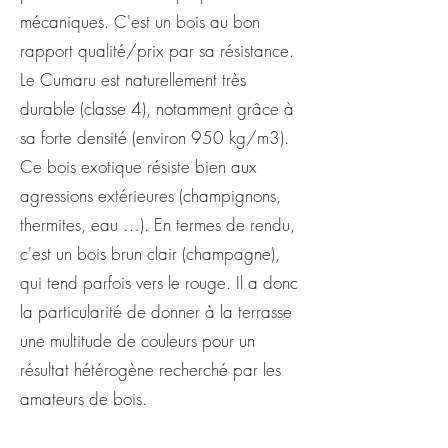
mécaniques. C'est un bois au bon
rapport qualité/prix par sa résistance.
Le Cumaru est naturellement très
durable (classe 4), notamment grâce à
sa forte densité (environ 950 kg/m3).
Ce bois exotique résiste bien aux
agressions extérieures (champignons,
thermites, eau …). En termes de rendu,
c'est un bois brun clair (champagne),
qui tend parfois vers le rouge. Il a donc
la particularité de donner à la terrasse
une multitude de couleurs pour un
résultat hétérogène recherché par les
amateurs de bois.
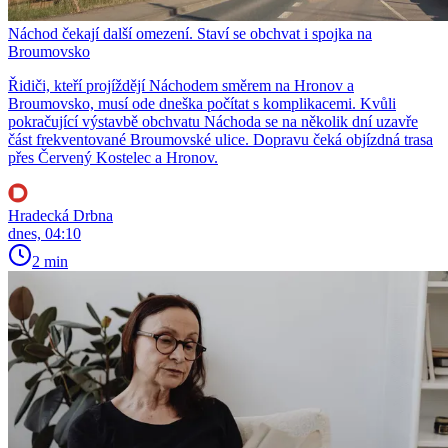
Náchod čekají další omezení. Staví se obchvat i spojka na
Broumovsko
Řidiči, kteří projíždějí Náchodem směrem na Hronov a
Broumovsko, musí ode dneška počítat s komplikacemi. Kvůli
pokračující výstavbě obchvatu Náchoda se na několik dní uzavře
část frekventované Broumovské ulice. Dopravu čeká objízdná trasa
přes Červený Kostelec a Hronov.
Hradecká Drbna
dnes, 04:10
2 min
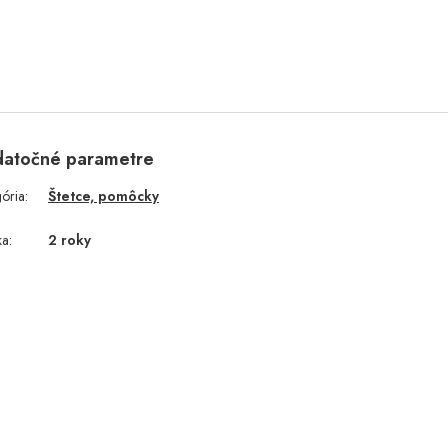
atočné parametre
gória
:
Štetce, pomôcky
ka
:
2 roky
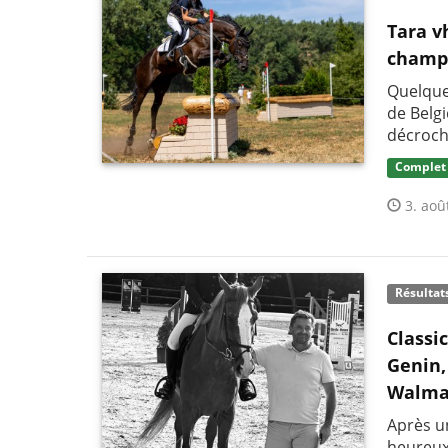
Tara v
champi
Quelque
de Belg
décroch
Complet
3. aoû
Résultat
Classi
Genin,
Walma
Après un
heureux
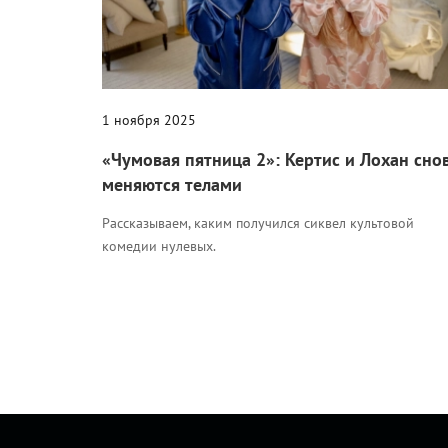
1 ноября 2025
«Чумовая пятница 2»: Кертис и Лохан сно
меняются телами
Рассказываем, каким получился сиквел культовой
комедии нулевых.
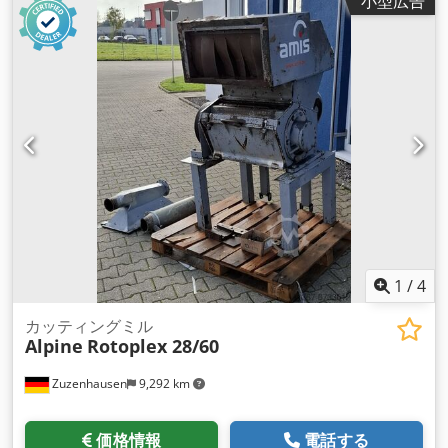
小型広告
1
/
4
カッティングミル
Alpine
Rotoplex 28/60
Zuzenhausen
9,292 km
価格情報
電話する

To-do item.
Copy out the lines of the records starting at the line that contains "Náchod čekají další" and ending at the line that contains "pokračující výstavbě obchvatu", including both of those lines.

Answer for this exercise.
Náchod čekají další omezení. Staví se obchvat i spojka na
Broumovsko
Řidiči, kteří projíždějí Náchodem směrem na Hronov a
Broumovsko, musí ode dneška počítat s komplikacemi. Kvůli
pokračující výstavbě obchvatu Náchoda se na několik dní uzavře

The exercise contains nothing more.